● **REQUIRED ACTION**:
Using the text on shoulder evaluation that follows, answer these questions:
(a) With which test does the suggested approach start for patients with normal plain radiographs?
(b) What condition is confirmed when the biceps tendon is tender in the bicipital groove?
(c) Which diagnosis do prominent superficial veins over the anterior chest suggest?

● **SELECTED TEXT**:
In patients with normal plain radiographs, the clinician proceeds to provocative testing. A suggested approach is as follows:

Start with the apprehension test; a positive test diagnoses glenohumeral subluxation.

For patients with a negative apprehension test, palpate the biceps tendon in the bicipital groove. If tenderness is present, then biceps tendonitis is confirmed. Speed test (picture 2 and movie 1) and Yergason test (picture 2 and movie 2) may elicit pain.

A high impact injury with a transient "burning" sensation or pain down one arm, often combined with shoulder muscle weakness confirms a brachial plexus injury ("stinger").

Nonspecific arm pain and swelling, bluish discoloration, prominent superficial veins over the anterior chest, chest pain, or dyspnea suggest a diagnosis of axillary vein thrombosis.

● **INFORMATION**:
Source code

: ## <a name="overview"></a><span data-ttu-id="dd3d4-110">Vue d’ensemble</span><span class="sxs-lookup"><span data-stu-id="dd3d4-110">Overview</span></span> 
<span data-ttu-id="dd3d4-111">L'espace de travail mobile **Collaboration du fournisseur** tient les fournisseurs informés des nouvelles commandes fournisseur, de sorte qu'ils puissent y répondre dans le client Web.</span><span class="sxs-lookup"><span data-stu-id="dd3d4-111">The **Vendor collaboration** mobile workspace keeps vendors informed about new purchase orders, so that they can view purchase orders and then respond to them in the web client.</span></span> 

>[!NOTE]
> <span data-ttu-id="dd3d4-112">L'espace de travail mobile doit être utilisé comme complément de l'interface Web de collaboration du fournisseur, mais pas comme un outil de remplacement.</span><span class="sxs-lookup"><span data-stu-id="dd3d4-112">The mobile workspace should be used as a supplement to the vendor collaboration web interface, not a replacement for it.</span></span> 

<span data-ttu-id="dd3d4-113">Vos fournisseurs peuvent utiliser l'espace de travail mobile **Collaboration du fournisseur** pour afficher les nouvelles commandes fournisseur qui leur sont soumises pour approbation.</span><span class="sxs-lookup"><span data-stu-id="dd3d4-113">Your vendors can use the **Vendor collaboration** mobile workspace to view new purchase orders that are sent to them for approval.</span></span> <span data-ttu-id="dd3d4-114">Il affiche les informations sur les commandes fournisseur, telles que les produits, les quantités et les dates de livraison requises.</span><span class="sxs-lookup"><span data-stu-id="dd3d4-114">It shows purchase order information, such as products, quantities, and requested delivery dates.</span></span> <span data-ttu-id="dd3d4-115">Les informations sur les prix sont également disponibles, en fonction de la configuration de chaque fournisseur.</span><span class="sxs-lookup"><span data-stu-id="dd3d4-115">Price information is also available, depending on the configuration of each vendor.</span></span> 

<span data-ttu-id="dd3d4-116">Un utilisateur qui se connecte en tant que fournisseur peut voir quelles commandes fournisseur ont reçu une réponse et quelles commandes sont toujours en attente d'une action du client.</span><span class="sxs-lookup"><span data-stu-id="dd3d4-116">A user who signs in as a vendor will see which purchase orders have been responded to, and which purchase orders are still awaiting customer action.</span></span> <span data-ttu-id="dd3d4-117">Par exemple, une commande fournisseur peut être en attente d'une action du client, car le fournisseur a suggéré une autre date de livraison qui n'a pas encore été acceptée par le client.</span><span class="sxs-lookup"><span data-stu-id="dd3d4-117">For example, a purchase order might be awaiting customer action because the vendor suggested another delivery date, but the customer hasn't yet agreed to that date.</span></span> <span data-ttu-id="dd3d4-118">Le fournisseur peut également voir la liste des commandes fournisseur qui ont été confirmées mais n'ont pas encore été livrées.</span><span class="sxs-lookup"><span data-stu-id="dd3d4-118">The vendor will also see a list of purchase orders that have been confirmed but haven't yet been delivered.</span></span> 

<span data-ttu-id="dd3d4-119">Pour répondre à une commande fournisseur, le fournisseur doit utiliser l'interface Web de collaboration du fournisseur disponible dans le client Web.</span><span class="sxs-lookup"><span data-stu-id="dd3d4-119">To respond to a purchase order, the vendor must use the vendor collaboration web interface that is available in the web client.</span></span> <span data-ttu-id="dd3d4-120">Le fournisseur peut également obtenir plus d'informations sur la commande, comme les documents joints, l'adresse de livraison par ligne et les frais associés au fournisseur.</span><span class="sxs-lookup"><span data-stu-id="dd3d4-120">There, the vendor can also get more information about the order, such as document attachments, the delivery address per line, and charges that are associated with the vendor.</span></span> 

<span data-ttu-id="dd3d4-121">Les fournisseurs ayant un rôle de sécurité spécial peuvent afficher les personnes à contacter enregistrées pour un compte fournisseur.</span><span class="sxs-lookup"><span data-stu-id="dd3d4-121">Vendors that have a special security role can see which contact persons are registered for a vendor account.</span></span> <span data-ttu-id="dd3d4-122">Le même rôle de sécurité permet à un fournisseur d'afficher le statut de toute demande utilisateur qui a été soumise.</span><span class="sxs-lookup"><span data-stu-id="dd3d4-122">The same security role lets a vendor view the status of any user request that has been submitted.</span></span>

● **RESPONSE TO THIS TASK**:
(a) The apprehension test.
(b) Biceps tendonitis.
(c) Axillary vein thrombosis.